UNITED STATES COURT OF APPEALS, THIRD CIRCUIT.


September 1, 1972

UNITED STATES POSTAL SERVICE
v.
ROBERT BEAMISH, D/B/A NATURAL PRODUCTS, APPELLANT.

Author: Seitz

Before SEITZ, Chief Judge and VAN DUSEN and GIBBONS, Circuit Judges.

Opinion OF THE COURT

SEITZ, Chief Judge.

Defendant appeals an order of the district court perliminarily enjoining delivery of certain mail to defendant's Newark, New Jersey postal address.

Robert Beamish ("the defendant"), operating as Natural Products, manufactures products under the trade name "Seacreme." Purchases are solicited through mail order advertising whereby defendant represents Seacreme products as effective in eliminating excess body fat. On January 13, 1972, postal authorities placed an order with defendant by mail and authorized that tests be made on the merchandise received. The Seacreme products were compared against defendant's advertising and it was determined that they were "absolutely... worthless as a cure or treatment for obesity and [that] the advertising claims made for them [were] grossly false and irrational." An administrative proceeding was commenced on February 22, 1972, charging defendant with seeking and receiving remittance of money through the mails by means of false representations. See 39 U.S.C. § 3005. Under § 3005 the Postal Service could, if successful, require defendant to return all unfilled orders for Seacreme products and prevent defendant from negotiating any postal money orders accompanying such orders.

The Postal Service realized that the administrative proceeding would not reach completion for approximately 90 days. Pending completion the Service had no autonomous authority to direct that defendant desist from accepting orders or make restitution to interim purchasers. The Service therefore sought and obtained, pursuant to 39 U.S.C. § 3007, a preliminary injunction preventing the Newark postmaster from delivering to defendant any new orders for Seacreme products. The injunction did not affect orders from prior Seacreme consumers. Defendant appeals the preliminary injunction on several grounds.

First it is contended that the injunction fails for want of a showing by the Postal Service of irreparable harm. According to defendant the general rule applicable to the issuance of preliminary injunctive relief here applies requiring both a showing of irreparable interim harm should an injunction not issue and a finding by the court to that effect. See Sims v. Greene, 161 F.2d 87 (3d Cir. 1947). We might agree with defendant were it not for the express language of § 3007 which authorized the preliminary injunctive relief here granted. Section 3007 provides that "the United States district court... shall... upon a showing of probable cause to believe [that § 3005] is being violated, enter a temporary restraining order and preliminary injunction pursuant to rule 65 of the Federal Rules of Civil Procedure...." The legislative history of the section is silent as to its intended interpretation. However, it appears that its controlling substantive standard is restricted to the probable cause showing of a § 3005 violation. We think that the reference to Rule 65 intends merely to delineate the procedural mechanics applicable to the hearing on probable cause, the notice requirements and the form of the order. It does not suggest incorporation into § 3007 of the common law standards, including that of irreparable harm, typically required of preliminary injunctions issued on the strength of Rule 65 alone.

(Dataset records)

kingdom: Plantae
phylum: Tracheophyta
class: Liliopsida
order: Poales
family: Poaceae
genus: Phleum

### STATED TASK:
Continue the court opinion on the Seacreme mail injunction, starting after its final sentence. The material above bears no relation to the court opinion.

### EXERCISE RESPONSE:
Defendant correctly points out that analysis of § 3007, involving as it does interference with defendant's use of the mails, necessarily requires due consideration of First Amendment freedoms. Cf. FTC v. Sterling Drug, Inc., 215 F. Supp. 327, 333 (S.D.N.Y. 1963). See also Lamont v. Postmaster General, 381 U.S. 301, 85 S. Ct. 1493, 14 L. Ed. 2d 398 (1965). Defendant does not suggest, however, that the presence of First Amendment considerations precludes action against those seeking to delude the public by means of false commercial advertising. Cf. Valentine v. Chrestensen, 316 U.S. 52, 62 S. Ct. 920, 86 L. Ed. 1262 (1942). Advertisers possess no constitutional right to disseminate false or misleading materials. Therefore, Congress has the power to prohibit such deception through appropriate legislation. Cf. Lynch v. Blount, 330 F. Supp. 689, 693 n. 5 (S.D.N.Y. 1971). We do not think that § 3007, in view of its restricted application to situations strongly suggestive of consumer fraud, establishes procedures which unduly abridge defendant's First Amendment freedoms relating to his use of the mails. We do feel that due respect must be accorded defendant's constitutional rights by requiring the Postal Service to meet clearly its burden under § 3007 of demonstrating probable cause of a § 3005 violation. However, here that burden was met by the affidavit of the Service's expert developing his ultimate conclusion, uncontradicted by defendant, that the advertising claims extolling Seacreme products were "grossly false and irrational."

Defendant's contentions to the contrary, the injunction did conform to the requirements of Rule 65(d) and was appropriately tempered to maintain the status quo between defendant and the public until completion of the administrative proceeding. It enjoined only the acceptance by defendant of new orders for Seacreme products and the negotiation by defendant of postal money orders accompanying these initial purchase requests. We recognize the temporary hardship which the order imposes on defendant's business. However, we nevertheless conclude that, in view of the potential number of consumers irretrievably affected by defendant's allegedly misleading advertisements, the preliminary injunction which issued was proper.

The order of the district court will be affirmed.

19720901

© 1998 VersusLaw Inc.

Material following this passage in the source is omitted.